Story by Jessica,
So about a month ago I had started feeling different and had some very light dark spotting and knew my period was late. I took 3 pregnancy tests and sure enough all were positive. My boyfriend and I have been together 6 years and had been trying for about a year.
When he and I first got together I had an abortion because he was struggling with addiction and neither of us were in any position to raise a child.
This time was like fate...he has been sober and things were looking up for us.
I was very excited to be pregnant
The excitement I felt was indescribable especially since my best friend was also pregnant. I immediately made a doctor's appointment and got another positive test. And they checked my HCG levels.
At this point nothing could've brought me down, even the spotting I had been getting. They told me I was roughly 6 weeks and to just keep an eye on the bleeding.
But a couple days later it got heavier and so my doctor advised me to go to Emergency.
I went to Emergency
They did a pelvic and internal and external ultrasound. Then ty sent me home telling me not to worry. My cervix was closed and the bleeding would probably subside. I should just take it kind of easy. My HCG had risen to 1690 and they said I should come back if anything got worse. I
I followed up with my doctor 2 days later to get my levels checked again, then while waiting for the results the next day I lay down for a nap.
When I got up I was cramping and my pad was almost soaked with blood. I started to freak out crying and called my doctro who told me to again go on to Emergency again.
They told me it was inevitable I would miscarry
I hit my knees and prayed hard for my baby to be OK. They tested my HCG and it showed my levels weren't rising. With the heavy bleeding, cramping and the HCG levels not rising, they told me it was pretty much inevitable that I would miscarry.
I fell to pieces but I wanted to wait to see my doctor the following Monday. This was on a Friday.

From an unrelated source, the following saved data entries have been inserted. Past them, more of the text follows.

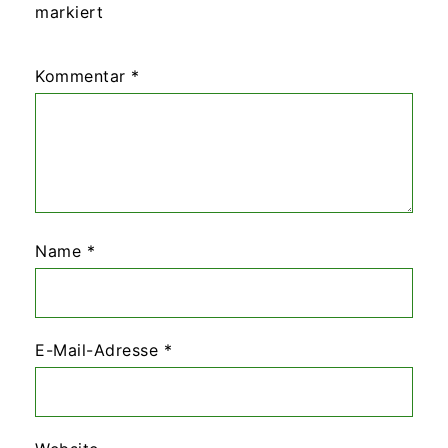
markiert
Kommentar
*
Name
*
E-Mail-Adresse
*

I did everything to soothe myself but then as I got into bed that night the miscarriage started. The cramps were unbelievable and I was bleeding so badly. I could feel it when I passed the sac. It was horrible. I sat on the toilet the next hour broken and just cried every tear I had. The worst was the emptiness and shame I felt.
I am still dealing with the emotional part - and some of the physical given that all this happened about 2 weeks ago.
I'm still trying to pick up the pieces
I'm trying to pick up the pieces and move on but every baby I see, every pregnant woman I see, just everything baby or pregnancy related hurts like nothing else.
We had chosen not to tell anyone except a couple close friends so I went right back to work and had to pretend nothing happened.
I advise anyone to NOT DO THIS. Going back to work after a miscarriage is such a painful experience. I found myself locked in the bathroom multiple times a day trying to fight the crying episodes, trying to hide the cramping. It was so hard to just not fall to pieces.
Support is everything during a time like this. My boyfriend has been amazing through it but I should've told at least my mum.
Was my miscarriage a punishment?
I just felt like God was punishing me for my decision all those years ago but I have learned that it happens. It's nothing I should blame anyone for especially not God or myself for anyone out there going through this my whole heart is with you completely.
Talk it out, feel it because pushing it away is not dealing with it but number one to remember is it is NOT YOUR FAULT!!
Stay strong ladies and may faith and love be with you.